# Makes



## Biker man (28 Sep 2021)

Does anyone know how many makes of ebikes there are seems every day I hear of a new make.


----------



## Punkawallah (28 Sep 2021)

Sorry, no idea. A quick Google and filter for ’shopping’ might be a start.


----------



## carpiste (28 Sep 2021)

Probably!


----------



## ebikeerwidnes (28 Sep 2021)

It depends whether you are just counting the UK/EU legal ebikes or all of them from all over the world

If just the UK/EU legal - then lots
If all of them - lots and lots

approximately


----------



## steveindenmark (28 Sep 2021)

Dozens of them. Some of them are exactly the same bike with different stickers on them.


----------



## Biker man (28 Sep 2021)

steveindenmark said:


> Dozens of them. Some of them are exactly the same bike with different stickers on them.


Blimey it's a minefield.


----------



## carpiste (28 Sep 2021)

Biker man said:


> Blimey it's a minefield.


So not a plethora but.....


----------



## Drago (28 Sep 2021)

628, as of close of business today.


----------



## ebikeerwidnes (28 Sep 2021)

carpiste said:


> So not a plethora but.....
> View attachment 611295


Shouldn;t have used that dodgy Chinese charger you got cheap on Ebay then should you???


----------



## CXRAndy (28 Sep 2021)

There are many hundreds of Chinese manufacturers alone. Add in Europe, USA and the rest of the world. Several thousands. Again, virtually all will be made in China, badge by recognised western brands. If you trace the original Chinese manufacturer, the same bike will be much cheaper


----------



## kynikos (28 Sep 2021)

Drago said:


> 628, as of close of business today.


Tosh - 629 - you missed Tashkent Electric Transport who closed 5 minutes ago.


----------



## ebikeerwidnes (28 Sep 2021)

Drago said:


> 628, as of close of business today.


Links????


----------



## Jenkins (28 Sep 2021)

Not necessarily makes, but for starters there's 104 individually named Chinese manufacturing companies listed on the UK Tariff page that are subject to reduced anti-dumping duty rates alone. Then you have to add in all those subject to the standard rate and then all the manufacturers in the rest of the world.

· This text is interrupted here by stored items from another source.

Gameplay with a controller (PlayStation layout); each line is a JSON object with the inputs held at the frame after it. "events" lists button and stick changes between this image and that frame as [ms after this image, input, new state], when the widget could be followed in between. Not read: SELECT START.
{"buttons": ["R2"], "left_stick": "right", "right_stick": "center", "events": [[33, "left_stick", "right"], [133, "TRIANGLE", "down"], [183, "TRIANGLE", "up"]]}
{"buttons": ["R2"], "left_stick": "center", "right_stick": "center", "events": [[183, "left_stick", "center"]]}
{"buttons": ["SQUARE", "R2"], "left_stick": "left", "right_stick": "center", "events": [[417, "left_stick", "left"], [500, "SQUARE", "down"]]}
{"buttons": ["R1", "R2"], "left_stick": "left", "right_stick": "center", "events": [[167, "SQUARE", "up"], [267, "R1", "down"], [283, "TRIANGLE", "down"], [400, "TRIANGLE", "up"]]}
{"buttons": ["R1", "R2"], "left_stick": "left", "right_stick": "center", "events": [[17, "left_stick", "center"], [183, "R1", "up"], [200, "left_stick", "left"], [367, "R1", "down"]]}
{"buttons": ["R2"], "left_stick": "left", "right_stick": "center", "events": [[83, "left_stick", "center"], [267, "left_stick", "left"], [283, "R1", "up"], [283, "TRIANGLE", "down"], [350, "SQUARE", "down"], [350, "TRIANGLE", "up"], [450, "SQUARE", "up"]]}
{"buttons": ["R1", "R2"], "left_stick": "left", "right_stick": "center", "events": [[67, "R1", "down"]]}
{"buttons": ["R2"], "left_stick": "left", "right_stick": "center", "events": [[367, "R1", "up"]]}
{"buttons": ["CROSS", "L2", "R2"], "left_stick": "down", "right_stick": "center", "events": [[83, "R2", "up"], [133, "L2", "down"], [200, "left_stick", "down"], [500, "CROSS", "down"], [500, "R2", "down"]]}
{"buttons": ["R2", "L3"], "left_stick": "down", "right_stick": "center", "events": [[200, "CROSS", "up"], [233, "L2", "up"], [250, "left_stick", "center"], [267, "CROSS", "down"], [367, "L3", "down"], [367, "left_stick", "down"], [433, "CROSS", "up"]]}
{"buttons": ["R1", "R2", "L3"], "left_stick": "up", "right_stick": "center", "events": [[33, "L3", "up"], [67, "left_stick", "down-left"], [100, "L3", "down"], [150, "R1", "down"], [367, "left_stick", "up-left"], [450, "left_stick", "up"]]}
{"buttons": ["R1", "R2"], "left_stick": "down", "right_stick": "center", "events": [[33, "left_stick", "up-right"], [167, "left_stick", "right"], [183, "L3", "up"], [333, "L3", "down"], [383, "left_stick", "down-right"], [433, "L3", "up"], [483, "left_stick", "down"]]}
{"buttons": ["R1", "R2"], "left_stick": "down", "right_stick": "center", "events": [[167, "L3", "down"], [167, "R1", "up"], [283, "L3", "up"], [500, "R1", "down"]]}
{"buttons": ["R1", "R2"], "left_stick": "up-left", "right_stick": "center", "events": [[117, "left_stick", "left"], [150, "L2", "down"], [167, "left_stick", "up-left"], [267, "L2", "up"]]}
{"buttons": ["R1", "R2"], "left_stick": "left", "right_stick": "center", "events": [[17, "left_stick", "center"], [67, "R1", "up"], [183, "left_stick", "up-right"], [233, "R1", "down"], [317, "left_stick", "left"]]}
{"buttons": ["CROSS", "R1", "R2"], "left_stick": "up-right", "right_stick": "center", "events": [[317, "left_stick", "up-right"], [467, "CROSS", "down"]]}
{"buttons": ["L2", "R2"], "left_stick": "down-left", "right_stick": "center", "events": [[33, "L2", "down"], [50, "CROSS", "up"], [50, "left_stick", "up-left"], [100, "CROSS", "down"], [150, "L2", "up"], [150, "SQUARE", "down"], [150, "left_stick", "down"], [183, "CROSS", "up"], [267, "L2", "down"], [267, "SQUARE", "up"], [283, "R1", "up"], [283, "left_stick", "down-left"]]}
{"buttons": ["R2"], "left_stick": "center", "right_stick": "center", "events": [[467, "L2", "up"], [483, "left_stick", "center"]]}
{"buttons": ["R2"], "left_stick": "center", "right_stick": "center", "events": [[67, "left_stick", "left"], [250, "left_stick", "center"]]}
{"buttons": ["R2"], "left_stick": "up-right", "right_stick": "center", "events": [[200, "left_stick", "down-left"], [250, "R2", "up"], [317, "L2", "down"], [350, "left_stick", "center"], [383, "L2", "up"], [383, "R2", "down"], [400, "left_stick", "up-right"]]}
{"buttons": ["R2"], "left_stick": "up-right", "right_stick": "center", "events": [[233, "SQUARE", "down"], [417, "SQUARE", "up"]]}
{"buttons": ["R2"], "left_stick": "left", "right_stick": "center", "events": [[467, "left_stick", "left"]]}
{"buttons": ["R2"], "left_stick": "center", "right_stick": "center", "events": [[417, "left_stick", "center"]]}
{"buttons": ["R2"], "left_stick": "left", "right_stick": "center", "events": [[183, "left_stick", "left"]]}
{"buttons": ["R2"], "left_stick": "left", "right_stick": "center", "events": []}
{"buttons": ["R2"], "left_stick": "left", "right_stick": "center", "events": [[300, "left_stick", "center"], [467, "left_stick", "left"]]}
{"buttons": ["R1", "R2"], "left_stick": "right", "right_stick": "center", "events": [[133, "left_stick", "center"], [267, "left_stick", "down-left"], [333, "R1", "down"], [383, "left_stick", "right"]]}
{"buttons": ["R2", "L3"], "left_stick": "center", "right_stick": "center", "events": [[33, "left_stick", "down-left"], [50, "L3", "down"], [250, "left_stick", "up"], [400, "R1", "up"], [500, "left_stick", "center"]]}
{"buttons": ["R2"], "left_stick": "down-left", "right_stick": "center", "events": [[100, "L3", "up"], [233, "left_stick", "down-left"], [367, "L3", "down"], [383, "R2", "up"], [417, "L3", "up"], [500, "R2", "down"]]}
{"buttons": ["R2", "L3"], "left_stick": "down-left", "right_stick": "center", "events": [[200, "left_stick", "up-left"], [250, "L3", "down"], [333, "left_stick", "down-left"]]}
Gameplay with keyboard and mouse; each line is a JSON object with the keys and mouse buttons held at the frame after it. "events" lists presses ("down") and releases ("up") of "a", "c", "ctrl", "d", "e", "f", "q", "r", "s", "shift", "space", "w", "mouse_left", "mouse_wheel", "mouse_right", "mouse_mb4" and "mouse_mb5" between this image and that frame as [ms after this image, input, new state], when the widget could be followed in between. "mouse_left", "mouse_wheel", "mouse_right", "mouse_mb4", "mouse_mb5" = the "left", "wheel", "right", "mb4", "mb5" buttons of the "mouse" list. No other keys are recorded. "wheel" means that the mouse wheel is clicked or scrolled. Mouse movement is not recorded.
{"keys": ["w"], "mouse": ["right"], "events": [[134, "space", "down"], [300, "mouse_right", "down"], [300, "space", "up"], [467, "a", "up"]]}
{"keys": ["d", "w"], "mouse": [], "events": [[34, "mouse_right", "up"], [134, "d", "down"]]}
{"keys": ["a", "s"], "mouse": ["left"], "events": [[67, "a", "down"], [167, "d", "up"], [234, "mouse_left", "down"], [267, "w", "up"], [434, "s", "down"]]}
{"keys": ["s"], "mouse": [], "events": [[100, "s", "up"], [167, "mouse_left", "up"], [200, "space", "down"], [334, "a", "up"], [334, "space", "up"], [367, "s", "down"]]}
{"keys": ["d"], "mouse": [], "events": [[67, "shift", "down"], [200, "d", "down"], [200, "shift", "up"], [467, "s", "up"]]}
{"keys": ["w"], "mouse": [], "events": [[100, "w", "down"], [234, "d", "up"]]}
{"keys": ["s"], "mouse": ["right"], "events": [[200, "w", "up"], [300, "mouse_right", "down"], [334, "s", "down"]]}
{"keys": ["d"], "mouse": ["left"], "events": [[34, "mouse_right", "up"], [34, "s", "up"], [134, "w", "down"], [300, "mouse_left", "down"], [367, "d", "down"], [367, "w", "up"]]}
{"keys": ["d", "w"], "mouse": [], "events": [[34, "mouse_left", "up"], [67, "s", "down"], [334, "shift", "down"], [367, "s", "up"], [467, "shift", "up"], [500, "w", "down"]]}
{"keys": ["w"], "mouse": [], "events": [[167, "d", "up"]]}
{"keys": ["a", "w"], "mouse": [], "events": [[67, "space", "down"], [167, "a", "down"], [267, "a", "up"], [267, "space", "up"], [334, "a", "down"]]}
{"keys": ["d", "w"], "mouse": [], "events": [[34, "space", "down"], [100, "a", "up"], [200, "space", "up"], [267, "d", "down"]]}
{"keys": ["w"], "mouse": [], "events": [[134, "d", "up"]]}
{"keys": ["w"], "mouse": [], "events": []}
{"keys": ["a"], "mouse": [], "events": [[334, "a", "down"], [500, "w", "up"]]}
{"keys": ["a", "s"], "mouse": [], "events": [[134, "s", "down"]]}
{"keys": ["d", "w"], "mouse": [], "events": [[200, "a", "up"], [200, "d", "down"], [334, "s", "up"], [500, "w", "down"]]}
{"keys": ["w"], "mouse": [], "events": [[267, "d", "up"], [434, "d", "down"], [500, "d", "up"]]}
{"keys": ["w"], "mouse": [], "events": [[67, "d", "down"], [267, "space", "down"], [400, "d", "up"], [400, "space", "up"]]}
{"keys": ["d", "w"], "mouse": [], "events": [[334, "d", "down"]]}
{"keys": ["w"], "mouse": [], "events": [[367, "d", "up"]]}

https://www.trade-tariff.service.gov.uk/commodities/8711601000#import


----------



## mustang1 (28 Sep 2021)

Many people want a piece of the pie.
Did you notice not too long ago how many matress companies there were?
But it's not just e-bikes, but non-power (aka normal) bike frame companies too. It's too difficult to make a groupset but frames, not too big a deal. Then add a battery and motor, and we're rockin'.


----------



## Biker man (28 Sep 2021)

Drago said:


> 628, as of close of business today.


Thats a lot Drago how do they all make a living?


----------



## Punkawallah (29 Sep 2021)

By convincing you you need a new bike? Not that it takes much . . .


----------



## Biker man (29 Sep 2021)

Punkawallah said:


> By convincing you you need a new bike? Not that it takes much . . .


😄😄😄🚴🚴


----------



## steveindenmark (29 Sep 2021)

Biker man said:


> Blimey it's a minefield.


I think the trick is to choose a reliable brand.

Having said that. I ordered 2 of these multi brand electric bikes about 5 years ago for £800 each. After 3 years of regular riding, I sold them onto some friends. They still work perfectly well and are on the original batteries.


----------